Billionaire’s Row on 57th Street, once seen as having too many luxury apartments, has sold many of its units in recent years. Buildings like One57, 432 Park, 520 Park, and 220 Central Park South are mostly sold out. Prices for these ultra-luxury apartments range from $4,500 to $10,000 per square foot.
The new luxury buildings, Central Park Tower, 111 West 57th Street, and 53 W 53rd Street, are performing well. They recently lowered their prices. These impressive developments are attracting buyers. They are impressive developments that attract buyers.
520 Fifth Avenue has been selling exceptionally quickly, but it is in the normal luxury segment (below $3K per square foot) compared to the others.
Pipeline
100 West 37th St - 300 units
Malabar Residences (127 E 57th St) - 145 units
FiDi has 934 units over 6 buildings (vs 1,000 units in 2022)
Only 2 Buildings represent 78% of the inventory:
One Wall Street - 456 units (down from 530 units in 2022); and
125 Greenwich - 273 units.
One Wall Street is a gorgeous office to rental conversion. This change will benefit the neighborhood by bringing in Whole Foods, Lifetime Fitness, and the French department store Printemps.
One Wall Street offers great building amenities. These include gyms, pools, doormen, laundry rooms, and outdoor spaces. These features make living in the Financial District more convenient and appealing.

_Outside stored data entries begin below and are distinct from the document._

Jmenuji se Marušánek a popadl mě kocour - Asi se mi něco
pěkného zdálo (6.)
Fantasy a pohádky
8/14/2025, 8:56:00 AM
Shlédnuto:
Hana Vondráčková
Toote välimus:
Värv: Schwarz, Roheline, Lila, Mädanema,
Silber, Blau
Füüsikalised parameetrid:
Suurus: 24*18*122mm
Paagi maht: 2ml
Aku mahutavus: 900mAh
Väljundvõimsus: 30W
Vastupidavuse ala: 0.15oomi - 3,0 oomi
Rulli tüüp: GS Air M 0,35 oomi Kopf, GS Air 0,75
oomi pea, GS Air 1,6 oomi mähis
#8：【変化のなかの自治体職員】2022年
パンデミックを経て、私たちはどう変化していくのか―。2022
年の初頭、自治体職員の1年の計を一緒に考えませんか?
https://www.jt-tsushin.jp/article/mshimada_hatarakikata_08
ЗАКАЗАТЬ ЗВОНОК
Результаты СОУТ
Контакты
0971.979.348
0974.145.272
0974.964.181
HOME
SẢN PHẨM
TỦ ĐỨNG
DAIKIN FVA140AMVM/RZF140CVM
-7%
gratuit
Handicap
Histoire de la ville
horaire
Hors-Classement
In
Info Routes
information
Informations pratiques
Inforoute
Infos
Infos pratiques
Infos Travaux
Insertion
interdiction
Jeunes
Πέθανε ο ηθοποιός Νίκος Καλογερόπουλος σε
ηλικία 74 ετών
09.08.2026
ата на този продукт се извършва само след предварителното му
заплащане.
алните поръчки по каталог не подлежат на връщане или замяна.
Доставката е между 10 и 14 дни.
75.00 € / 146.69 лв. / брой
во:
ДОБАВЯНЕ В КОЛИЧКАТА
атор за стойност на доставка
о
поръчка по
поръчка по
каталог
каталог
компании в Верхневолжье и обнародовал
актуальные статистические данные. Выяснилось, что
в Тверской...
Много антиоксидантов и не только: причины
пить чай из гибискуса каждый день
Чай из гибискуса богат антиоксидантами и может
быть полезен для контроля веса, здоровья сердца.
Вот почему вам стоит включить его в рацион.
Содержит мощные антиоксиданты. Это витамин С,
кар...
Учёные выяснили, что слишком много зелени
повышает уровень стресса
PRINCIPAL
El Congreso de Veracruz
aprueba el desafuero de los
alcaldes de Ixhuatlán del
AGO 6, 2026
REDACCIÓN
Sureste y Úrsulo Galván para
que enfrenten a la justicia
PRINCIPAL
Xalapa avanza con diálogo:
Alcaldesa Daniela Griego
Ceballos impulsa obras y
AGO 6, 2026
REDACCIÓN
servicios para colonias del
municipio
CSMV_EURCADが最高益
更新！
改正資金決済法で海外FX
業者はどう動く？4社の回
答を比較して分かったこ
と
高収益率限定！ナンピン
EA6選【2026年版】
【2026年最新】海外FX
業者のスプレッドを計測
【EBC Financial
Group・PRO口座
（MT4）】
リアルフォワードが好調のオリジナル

125 Greenwich is one of my favorites in the Financial District. The building was designed by the late architect Rafael Vinoly, known for the luxury 432 Park Avenue. It has attractive architecture and finishes.

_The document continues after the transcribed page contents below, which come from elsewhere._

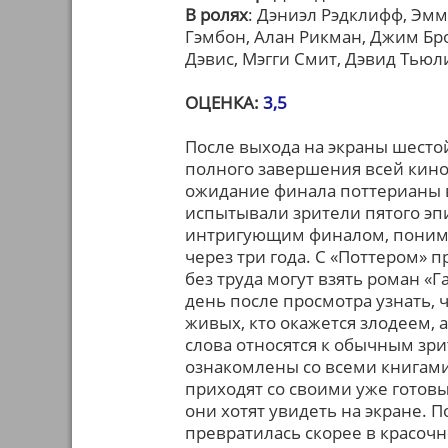
В ролях
: Дэниэл Рэдклифф, Эмм
Гэмбон, Алан Рикман, Джим Бр
Дэвис, Мэгги Смит, Дэвид Тьюл
ОЦЕНКА:
3,5
После выхода на экраны шесто
полного завершения всей кино-
ожидание финала поттерианы в
испытывали зрители пятого эп
интригующим финалом, понима
через три года. С «Поттером»
без труда могут взять роман «
день после просмотра узнать, ч
живых, кто окажется злодеем, а
слова относятся к обычным зр
ознакомлены со всеми книгами
приходят со своими уже готов
они хотят увидеть на экране. 
превратилась скорее в красоч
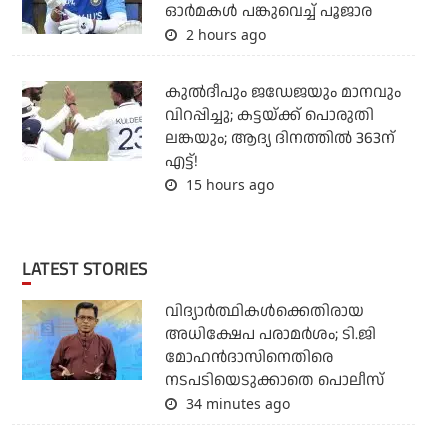
ഓര്‍മകള്‍ പങ്കുവെച്ച് പൂജാര
2 hours ago
കുല്‍ദീപും ജഡേജയും മാനവും
വിറപ്പിച്ചു; കട്ടയ്ക്ക് പൊരുതി
ലങ്കയും; ആദ്യ ദിനത്തില്‍ 363ന്
എട്ട്!
15 hours ago
LATEST STORIES
വിദ്യാര്‍ത്ഥികള്‍ക്കെതിരായ
അധിക്ഷേപ പരാമര്‍ശം; ടി.ജി
മോഹന്‍ദാസിനെതിരെ
നടപടിയെടുക്കാതെ പൊലീസ്
34 minutes ago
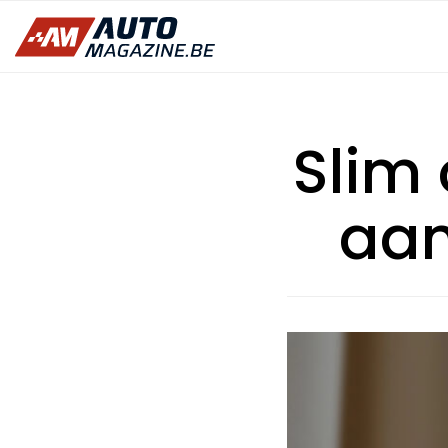
Slim
aan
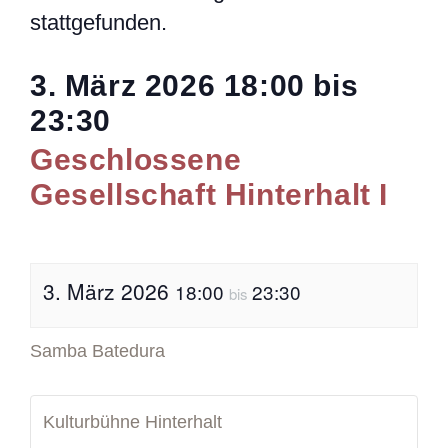
stattgefunden.
3. März 2026
18:00
bis
23:30
Geschlossene
Gesellschaft Hinterhalt I
3. März 2026
18:00
23:30
bis
Samba Batedura
Kulturbühne Hinterhalt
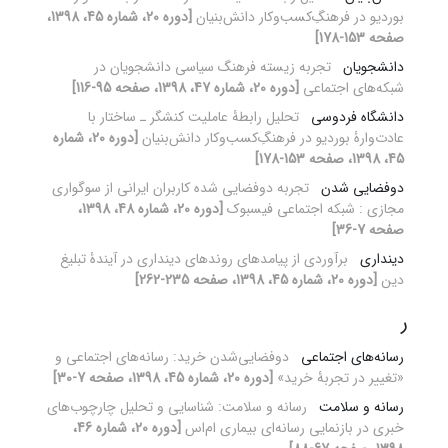
بوردیو در فرهنگِ‌کسب‌وکار دانش‌بنیان
[دوره 20، شماره 45، 1398،
صفحه 153-178]
دانشجویان
تجربه زیسته فرهنگ سیاسی دانشجویان در
شبکه‌های اجتماعی
[دوره 20، شماره 47، 1398، صفحه 95-116]
دانشگاه فردوسی
تحلیل رابطۀ عاملیت کنشگر‌‌‌‎‌ ـ‌ ساختار با
عادت‌وارۀ بوردیو در فرهنگِ‌کسب‌وکار دانش‌بنیان
[دوره 20، شماره
45، 1398، صفحه 153-178]
دوفضایی شدن
تجربه دوفضایی شده کاربران ایرانی از سوگواری
مجازی : شبکه اجتماعی فیسبوک
[دوره 20، شماره 48، 1398،
صفحه 7-36]
دینداری
برآوردی از پیامدهای روندهای دینداری در آیندۀ تبلیغ
دین
[دوره 20، شماره 45، 1398، صفحه 235-262]
ر
رسانه‌های اجتماعی
دوفضایی‌شدن خرید: رسانه‌های اجتماعی و
«تغییر در تجربۀ خرید»
[دوره 20، شماره 45، 1398، صفحه 7-30]
رسانه و سلامت
رسانه و سلامت: شناسایی و تحلیل چارچوب‌های
خبری در بازنمایی رسانه‌ای بیماری ام‌اس
[دوره 20، شماره 46،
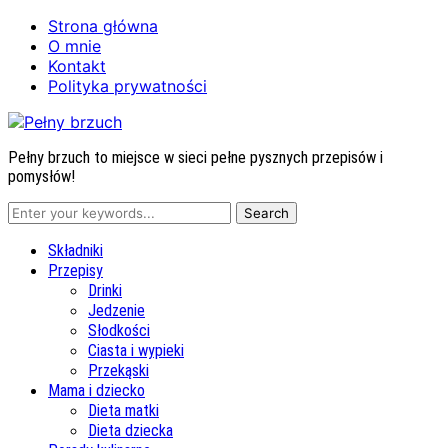
Strona główna
O mnie
Kontakt
Polityka prywatności
Pełny brzuch to miejsce w sieci pełne pysznych przepisów i
pomysłów!
Składniki
Przepisy
Drinki
Jedzenie
Słodkości
Ciasta i wypieki
Przekąski
Mama i dziecko
Dieta matki
Dieta dziecka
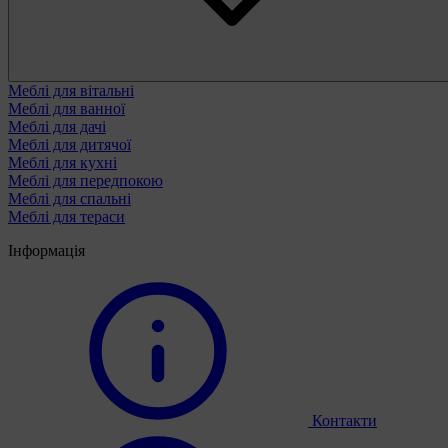
Меблі для вітальні
Меблі для ванної
Меблі для дачі
Меблі для дитячої
Меблі для кухні
Меблі для передпокою
Меблі для спальні
Меблі для тераси
Інформація
Контакти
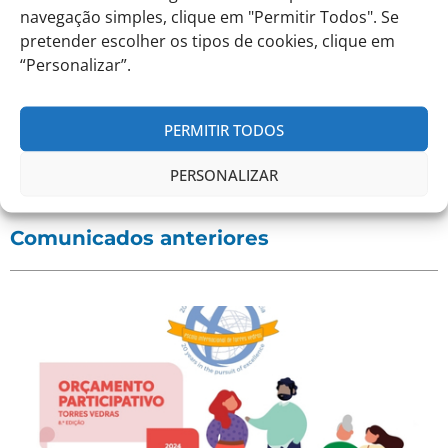
navegação simples, clique em "Permitir Todos". Se
pretender escolher os tipos de cookies, clique em
“Personalizar”.
PERMITIR TODOS
PERSONALIZAR
Comunicados anteriores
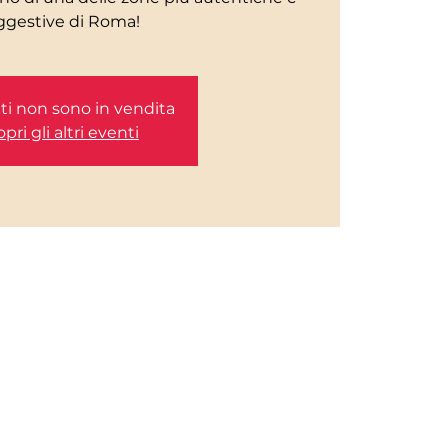
etti non sono in vendita
pri gli altri eventi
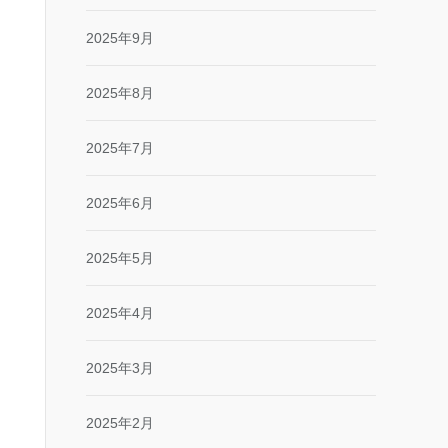
2025年9月
2025年8月
2025年7月
2025年6月
2025年5月
2025年4月
2025年3月
2025年2月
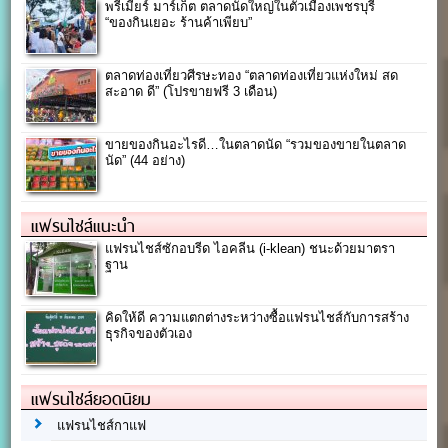
พรีเมียร์ มาร์เก็ต ตลาดนัดใหญ่ในตัวเมืองเพชรบุรี
“ของกินเยอะ ร้านค้าเพียบ”
ตลาดท่องเที่ยวศีรษะทอง “ตลาดท่องเที่ยวแห่งใหม่ สด
สะอาด ดี” (โปรขายฟรี 3 เดือน)
ขายของกินอะไรดี…ในตลาดนัด “รวมของขายในตลาด
นัด” (44 อย่าง)
แฟรนไชส์แนะนำ
แฟรนไชส์ซักอบรีด ไอคลีน (i-klean) ชนะด้วยมาตรา
ฐาน
คิดให้ดี ความแตกต่างระหว่างซื้อแฟรนไชส์กับการสร้าง
ธุรกิจของตัวเอง
แฟรนไชส์ยอดนิยม
แฟรนไชส์กาแฟ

The building was designed by the late architect Rafael Vinoly, who is famous for 432 Park Avenue. It features stunning architecture and finishes.
After several years, the project is back on the market. The developer could not pay their loan, so the building was sold at auction.
We have seen many traditional Wall Street Companies move to Hudson Yards to Class A office towers as the World Trade Center filled up. Many Wall Street offices are becoming less attractive. We expect that more of them will be turned into homes in the future.
Pipeline
One Park Row - 64 units
With fewer new developments in key Manhattan areas, buyers should think about making a move sooner rather than waiting. With supply constraints poised to push prices upward and with interest rates now dropping, we feel now is the time to explore opportunities in Manhattan's real estate market.
We obtained our stats from Marketproof, which experts deem reliable.